El Camino Women’s Hospital
Rendering Courtesy of El Camino Health
An expansion of the Women’s Hospital on the El Camino Hospital campus in Mountain View will include more private rooms, as shown in the rendering above.

The El Camino Healthcare District Board of Directors Feb. 10 approved a $149 million expansion of the Women’s Hospital that will provide more support – and more space – for mothers and their newborns.

The Women’s Hospital, operating out of the Orchard Pavilion on the El Camino Hospital campus in Mountain View, will benefit from more private rooms, an expanded lobby, a new cafe and gift shop, and infrastructure upgrades.

Doctors’ offices that were on the second and third floors are being demolished to accommodate 24 NICU beds, 19 in private rooms on the second floor, as well as 26 postpartum, mom and baby beds in private rooms on the third floor.

The physicians’ offices moved over to the new Sobrato Pavilion.

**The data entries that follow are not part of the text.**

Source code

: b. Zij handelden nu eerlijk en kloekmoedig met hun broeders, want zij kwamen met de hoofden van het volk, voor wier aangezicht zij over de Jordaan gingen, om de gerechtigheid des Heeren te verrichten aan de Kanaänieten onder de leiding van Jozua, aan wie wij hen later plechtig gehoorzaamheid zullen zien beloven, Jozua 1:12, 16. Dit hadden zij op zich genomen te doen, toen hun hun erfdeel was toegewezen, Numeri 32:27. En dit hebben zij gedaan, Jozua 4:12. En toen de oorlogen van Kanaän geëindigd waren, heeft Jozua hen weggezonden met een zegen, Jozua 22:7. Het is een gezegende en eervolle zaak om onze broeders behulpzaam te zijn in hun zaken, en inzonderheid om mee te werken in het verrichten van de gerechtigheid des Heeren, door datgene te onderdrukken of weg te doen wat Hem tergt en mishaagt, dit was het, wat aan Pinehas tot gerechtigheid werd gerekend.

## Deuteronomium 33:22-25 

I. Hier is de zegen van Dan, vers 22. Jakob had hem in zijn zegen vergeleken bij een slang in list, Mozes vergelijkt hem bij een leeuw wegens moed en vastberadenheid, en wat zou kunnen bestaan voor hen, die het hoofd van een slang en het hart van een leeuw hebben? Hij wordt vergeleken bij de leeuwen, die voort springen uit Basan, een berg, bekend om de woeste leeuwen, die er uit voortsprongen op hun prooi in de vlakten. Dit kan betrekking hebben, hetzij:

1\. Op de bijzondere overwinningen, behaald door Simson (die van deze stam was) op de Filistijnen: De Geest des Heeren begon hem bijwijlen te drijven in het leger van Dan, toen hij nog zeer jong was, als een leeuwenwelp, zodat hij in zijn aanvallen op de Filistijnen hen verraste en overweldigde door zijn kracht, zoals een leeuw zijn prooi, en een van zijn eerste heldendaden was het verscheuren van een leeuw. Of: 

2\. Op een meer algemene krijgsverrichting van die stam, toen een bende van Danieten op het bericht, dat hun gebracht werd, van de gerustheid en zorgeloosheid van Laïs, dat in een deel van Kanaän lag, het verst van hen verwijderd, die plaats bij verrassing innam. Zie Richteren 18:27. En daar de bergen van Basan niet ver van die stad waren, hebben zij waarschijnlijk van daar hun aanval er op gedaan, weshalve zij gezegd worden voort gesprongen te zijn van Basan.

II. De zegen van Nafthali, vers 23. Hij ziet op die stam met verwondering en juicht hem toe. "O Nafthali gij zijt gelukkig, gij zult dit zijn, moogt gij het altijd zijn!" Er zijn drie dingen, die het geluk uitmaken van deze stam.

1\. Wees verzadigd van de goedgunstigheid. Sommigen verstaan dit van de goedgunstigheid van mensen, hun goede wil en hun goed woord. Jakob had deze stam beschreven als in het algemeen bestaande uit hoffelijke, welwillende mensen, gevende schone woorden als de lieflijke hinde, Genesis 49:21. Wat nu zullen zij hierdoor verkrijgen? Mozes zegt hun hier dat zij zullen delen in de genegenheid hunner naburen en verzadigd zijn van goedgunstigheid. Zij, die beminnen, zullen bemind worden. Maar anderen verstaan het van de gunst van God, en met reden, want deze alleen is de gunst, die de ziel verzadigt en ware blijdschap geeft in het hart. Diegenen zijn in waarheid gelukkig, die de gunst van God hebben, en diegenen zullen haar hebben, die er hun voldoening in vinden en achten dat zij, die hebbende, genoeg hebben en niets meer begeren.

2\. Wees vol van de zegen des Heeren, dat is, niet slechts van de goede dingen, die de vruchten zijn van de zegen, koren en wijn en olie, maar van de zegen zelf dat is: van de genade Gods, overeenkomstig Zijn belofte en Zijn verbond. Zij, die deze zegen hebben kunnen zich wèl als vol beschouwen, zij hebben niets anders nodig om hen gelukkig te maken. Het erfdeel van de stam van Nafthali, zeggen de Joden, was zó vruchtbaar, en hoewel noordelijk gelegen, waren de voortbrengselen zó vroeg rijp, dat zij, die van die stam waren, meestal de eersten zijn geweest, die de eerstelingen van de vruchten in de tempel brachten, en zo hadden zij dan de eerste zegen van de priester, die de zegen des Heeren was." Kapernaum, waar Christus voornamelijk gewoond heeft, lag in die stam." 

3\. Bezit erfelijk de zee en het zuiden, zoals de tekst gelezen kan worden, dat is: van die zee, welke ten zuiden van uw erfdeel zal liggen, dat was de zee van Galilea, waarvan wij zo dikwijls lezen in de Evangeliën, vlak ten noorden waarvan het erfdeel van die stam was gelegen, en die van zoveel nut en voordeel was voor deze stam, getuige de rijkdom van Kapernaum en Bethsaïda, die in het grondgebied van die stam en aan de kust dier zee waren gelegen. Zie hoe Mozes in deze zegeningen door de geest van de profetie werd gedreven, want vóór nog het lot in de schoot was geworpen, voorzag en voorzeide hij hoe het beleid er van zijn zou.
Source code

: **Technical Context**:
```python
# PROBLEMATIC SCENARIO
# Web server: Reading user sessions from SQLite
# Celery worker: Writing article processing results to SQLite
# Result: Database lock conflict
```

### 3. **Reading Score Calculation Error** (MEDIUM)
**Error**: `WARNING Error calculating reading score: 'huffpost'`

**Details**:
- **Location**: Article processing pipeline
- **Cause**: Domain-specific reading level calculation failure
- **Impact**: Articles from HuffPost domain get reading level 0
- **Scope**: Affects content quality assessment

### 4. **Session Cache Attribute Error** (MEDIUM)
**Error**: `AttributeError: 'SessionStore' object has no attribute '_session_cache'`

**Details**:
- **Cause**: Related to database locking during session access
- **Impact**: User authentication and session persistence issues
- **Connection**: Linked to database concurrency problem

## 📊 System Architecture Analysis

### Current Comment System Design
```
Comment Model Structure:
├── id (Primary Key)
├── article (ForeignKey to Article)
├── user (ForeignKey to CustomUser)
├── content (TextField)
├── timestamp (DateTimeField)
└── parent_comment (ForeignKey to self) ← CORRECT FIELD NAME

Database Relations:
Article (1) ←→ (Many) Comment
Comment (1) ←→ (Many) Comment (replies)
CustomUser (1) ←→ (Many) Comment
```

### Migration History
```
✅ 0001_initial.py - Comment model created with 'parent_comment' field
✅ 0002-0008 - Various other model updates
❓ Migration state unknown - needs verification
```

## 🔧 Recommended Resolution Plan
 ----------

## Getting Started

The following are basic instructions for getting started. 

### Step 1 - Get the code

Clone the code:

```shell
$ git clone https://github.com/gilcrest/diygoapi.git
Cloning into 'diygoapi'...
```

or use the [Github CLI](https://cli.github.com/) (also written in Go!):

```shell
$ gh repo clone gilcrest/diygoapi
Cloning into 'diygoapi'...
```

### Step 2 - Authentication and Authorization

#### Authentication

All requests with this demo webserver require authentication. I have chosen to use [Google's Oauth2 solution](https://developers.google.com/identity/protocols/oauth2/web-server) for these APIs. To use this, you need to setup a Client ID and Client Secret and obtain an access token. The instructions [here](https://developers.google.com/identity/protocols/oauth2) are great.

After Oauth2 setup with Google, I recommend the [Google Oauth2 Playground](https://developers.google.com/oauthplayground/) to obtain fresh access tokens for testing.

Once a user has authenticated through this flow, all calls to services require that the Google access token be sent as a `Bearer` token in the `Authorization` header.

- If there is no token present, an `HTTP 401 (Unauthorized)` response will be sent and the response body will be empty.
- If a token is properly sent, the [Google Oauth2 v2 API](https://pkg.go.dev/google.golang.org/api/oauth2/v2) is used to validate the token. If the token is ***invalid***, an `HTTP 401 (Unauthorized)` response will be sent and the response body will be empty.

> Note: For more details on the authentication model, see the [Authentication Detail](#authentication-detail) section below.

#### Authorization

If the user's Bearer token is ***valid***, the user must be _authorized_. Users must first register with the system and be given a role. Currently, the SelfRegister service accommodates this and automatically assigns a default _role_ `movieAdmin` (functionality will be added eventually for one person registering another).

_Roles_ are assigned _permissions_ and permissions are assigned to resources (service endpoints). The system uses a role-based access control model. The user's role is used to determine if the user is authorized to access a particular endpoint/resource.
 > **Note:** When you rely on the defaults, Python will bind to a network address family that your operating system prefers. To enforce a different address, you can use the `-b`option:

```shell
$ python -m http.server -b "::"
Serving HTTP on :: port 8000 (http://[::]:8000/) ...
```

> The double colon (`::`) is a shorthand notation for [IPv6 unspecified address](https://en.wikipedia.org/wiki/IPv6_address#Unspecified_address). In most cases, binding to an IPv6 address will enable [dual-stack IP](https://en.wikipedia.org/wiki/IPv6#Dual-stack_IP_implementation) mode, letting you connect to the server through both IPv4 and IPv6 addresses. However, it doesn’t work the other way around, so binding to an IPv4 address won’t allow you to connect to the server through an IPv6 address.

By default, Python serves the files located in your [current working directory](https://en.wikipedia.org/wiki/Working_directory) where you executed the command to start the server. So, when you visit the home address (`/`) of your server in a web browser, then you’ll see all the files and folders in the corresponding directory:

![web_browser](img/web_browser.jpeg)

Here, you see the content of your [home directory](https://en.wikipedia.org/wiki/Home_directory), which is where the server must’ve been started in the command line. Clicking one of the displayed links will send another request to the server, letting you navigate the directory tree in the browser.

In his report to the board, Ken King, chief administrative services officer, said the expansion plans were years in the making. The project initially launched in 2014 as an element of the Mountain View Campus Development Master Plan; the El Camino Healthcare District board approved it in June 2016.

“Our maternal child health services enjoy a great reputation in our community, which has resulted in increasing provider migration to our facility,” King said. “Our current facility is not adequate for the complexity of care we provide. It does not meet patient needs or expectations and lacks capacity for the increased volumes of new patients.”

He added that the project, set to break ground in late March or early April, “is driven by the fact that delivery of care, standards for care, have changed so much.”

The demand for private rooms and longer stays – new moms are staying two days instead of one, four days for C-sections – drove the 40,000-square-foot expansion.

The Orchard Pavilion, opened in 1993, started with mostly semiprivate rooms, but King noted the standard “completely changed” over the past 15 years.

The private rooms, he said, allow for mom and newborn to bond, an important part of the healing process.

The district board has approved $30.3 million in district capital outlay funds to support the costs of the project. King said most of the funding will come from budget reserves and fundraising.

The project is scheduled to wrap up by July 2024.